▶ **TASK OBJECTIVE**: Locate all lines in the data below that hold "ventilation" and show them.

▶ **RECORD EXCERPTS**:
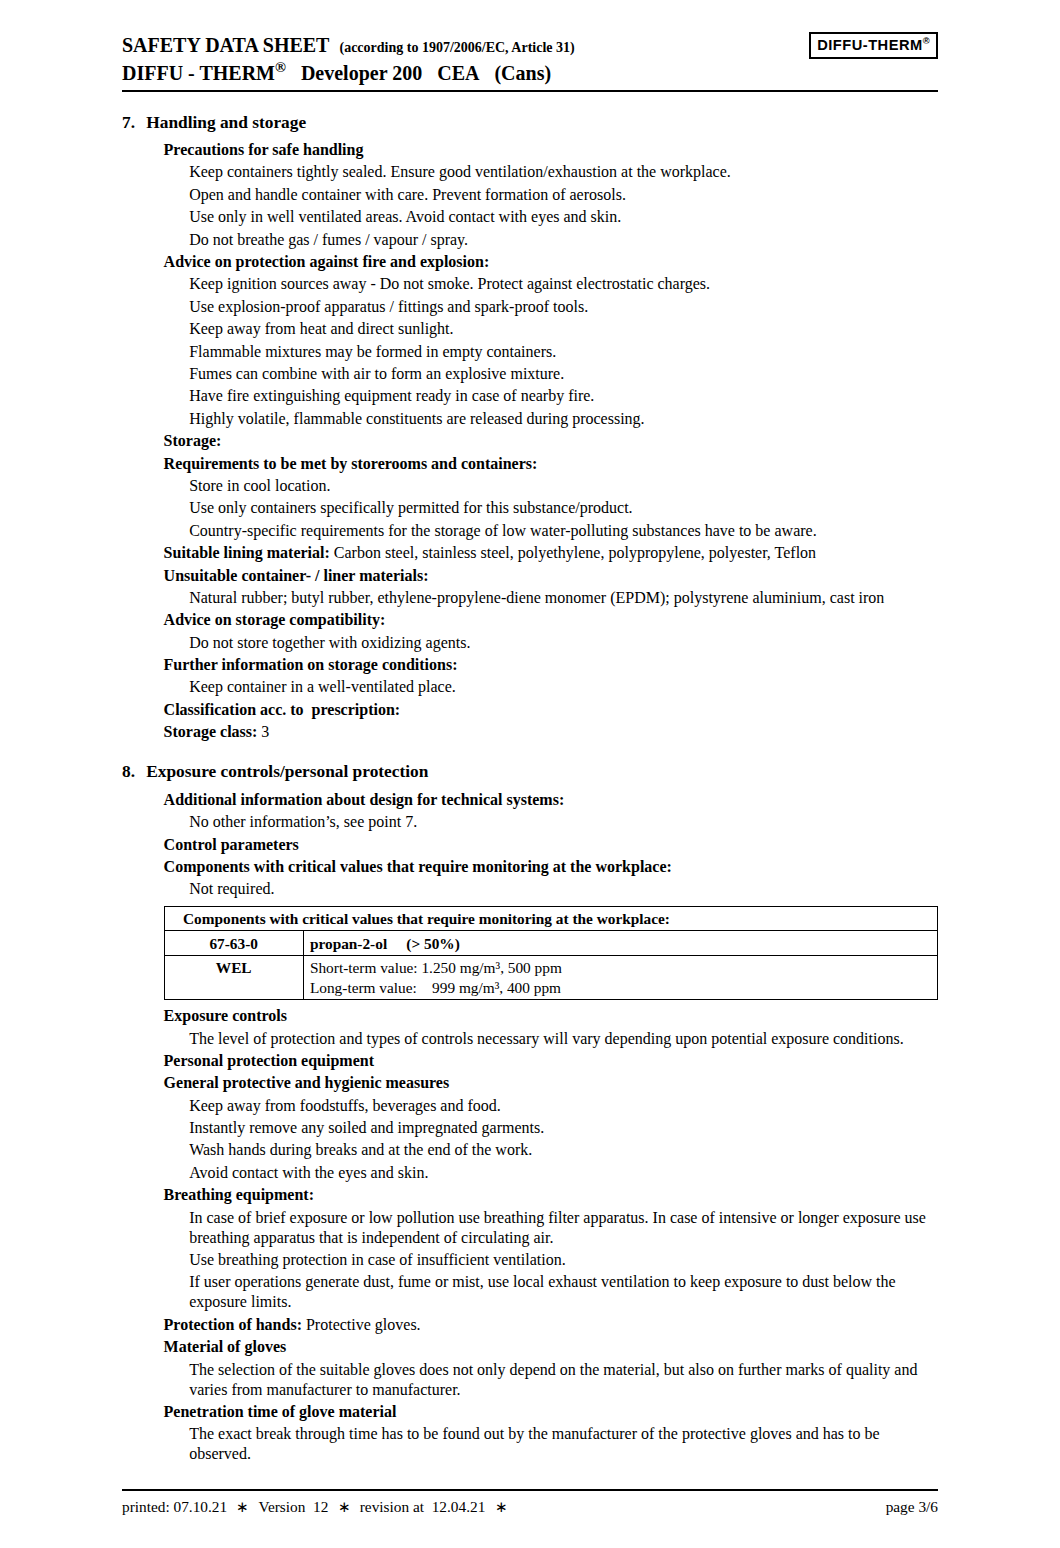SAFETY DATA SHEET (according to 1907/2006/EC, Article 31)
DIFFU - THERM® Developer 200 CEA (Cans)
DIFFU-THERM®
7. Handling and storage
Precautions for safe handling
Keep containers tightly sealed. Ensure good ventilation/exhaustion at the workplace.
Open and handle container with care. Prevent formation of aerosols.
Use only in well ventilated areas. Avoid contact with eyes and skin.
Do not breathe gas / fumes / vapour / spray.
Advice on protection against fire and explosion:
Keep ignition sources away - Do not smoke. Protect against electrostatic charges.
Use explosion-proof apparatus / fittings and spark-proof tools.
Keep away from heat and direct sunlight.
Flammable mixtures may be formed in empty containers.
Fumes can combine with air to form an explosive mixture.
Have fire extinguishing equipment ready in case of nearby fire.
Highly volatile, flammable constituents are released during processing.
Storage:
Requirements to be met by storerooms and containers:
Store in cool location.
Use only containers specifically permitted for this substance/product.
Country-specific requirements for the storage of low water-polluting substances have to be aware.
Suitable lining material: Carbon steel, stainless steel, polyethylene, polypropylene, polyester, Teflon
Unsuitable container- / liner materials:
Natural rubber; butyl rubber, ethylene-propylene-diene monomer (EPDM); polystyrene aluminium, cast iron
Advice on storage compatibility:
Do not store together with oxidizing agents.
Further information on storage conditions:
Keep container in a well-ventilated place.
Classification acc. to prescription:
Storage class: 3
8. Exposure controls/personal protection
Additional information about design for technical systems:
No other information’s, see point 7.
Control parameters
Components with critical values that require monitoring at the workplace:
Not required.
| Components with critical values that require monitoring at the workplace: |
| 67-63-0 | propan-2-ol (> 50%) |
| WEL | Short-term value: 1.250 mg/m³, 500 ppm Long-term value: 999 mg/m³, 400 ppm |
Exposure controls
The level of protection and types of controls necessary will vary depending upon potential exposure conditions.
Personal protection equipment
General protective and hygienic measures
Keep away from foodstuffs, beverages and food.
Instantly remove any soiled and impregnated garments.
Wash hands during breaks and at the end of the work.
Avoid contact with the eyes and skin.
Breathing equipment:
In case of brief exposure or low pollution use breathing filter apparatus. In case of intensive or longer exposure use breathing apparatus that is independent of circulating air.
Use breathing protection in case of insufficient ventilation.
If user operations generate dust, fume or mist, use local exhaust ventilation to keep exposure to dust below the exposure limits.
Protection of hands: Protective gloves.
Material of gloves
The selection of the suitable gloves does not only depend on the material, but also on further marks of quality and varies from manufacturer to manufacturer.
Penetration time of glove material
The exact break through time has to be found out by the manufacturer of the protective gloves and has to be observed.
printed: 07.10.21∗Version 12∗revision at 12.04.21∗ page 3/6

▶ **TASK RESULT**:
Keep containers tightly sealed. Ensure good ventilation/exhaustion at the workplace.
Use breathing protection in case of insufficient ventilation.
If user operations generate dust, fume or mist, use local exhaust ventilation to keep exposure to dust below the exposure limits.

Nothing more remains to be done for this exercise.